Enterprise Wipe – Enterprise Wipe a device to unenroll and remove all managed enterprise resources including applications and profiles. This action cannot be undone and re-enrollment is required before Workspace ONE UEM can manage this device again. This device action includes options to prevent future re-enrollment and a Note Description text box for you to add information about the action.
- Enterprise Wipe is not supported for cloud domain-joined devices.

Perform an Enterprise Wipe for a BYOD Device

An enterprise wipe unenrolls the device from Workspace ONE UEM and strips it of all enterprise content, including email accounts, VPN settings, profiles, and applications.

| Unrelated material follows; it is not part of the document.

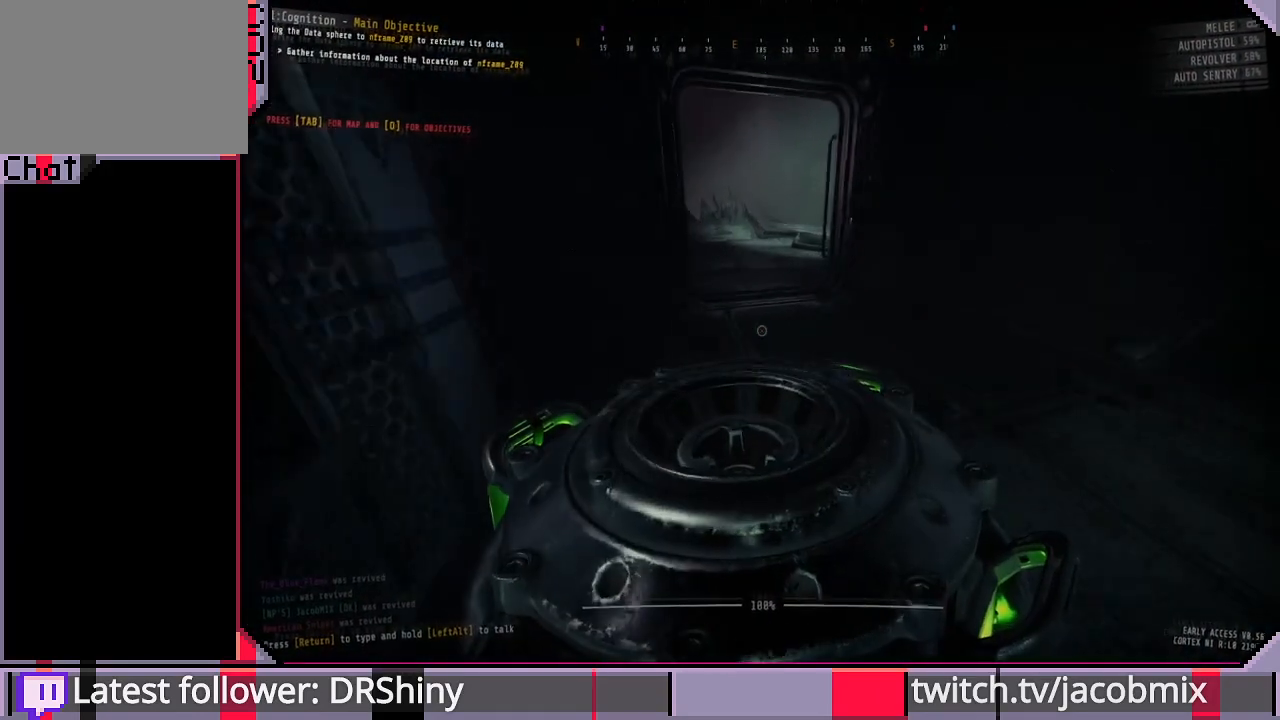
{"keys": ["w"], "mouse": [], "events": []}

In the Workspace ONE UEM console, select the appropriate organization group.
Navigate to Devices > List View and select a device or multiple devices from the list.
The Device Details view displays a list of actions you can perform under the More drop-down in the top right. Select Enterprise Wipe.
In the confirmation dialog box, select Prevent Re-Enrollment to prevent this device from enrolling again.
Enter a Security PIN if applicable, and then select Enterprise Wipe to finish the action.

Deactivate Full Wipe for BYOD Devices

For security and privacy reasons, you can deactivate the ability to perform a full wipe on a BYOD Device.

If you deactivate full wipe for select iOS ownership types, then users enrolling under that ownership type do not see "Erase all content and settings" permissions during profile installation.

Navigate to Devices > Device Settings > Devices & Users > General > Privacy.
Scroll down to the Commands section and find the Employee Owned column.
Set the Full Wipe option to Prevent and select Save.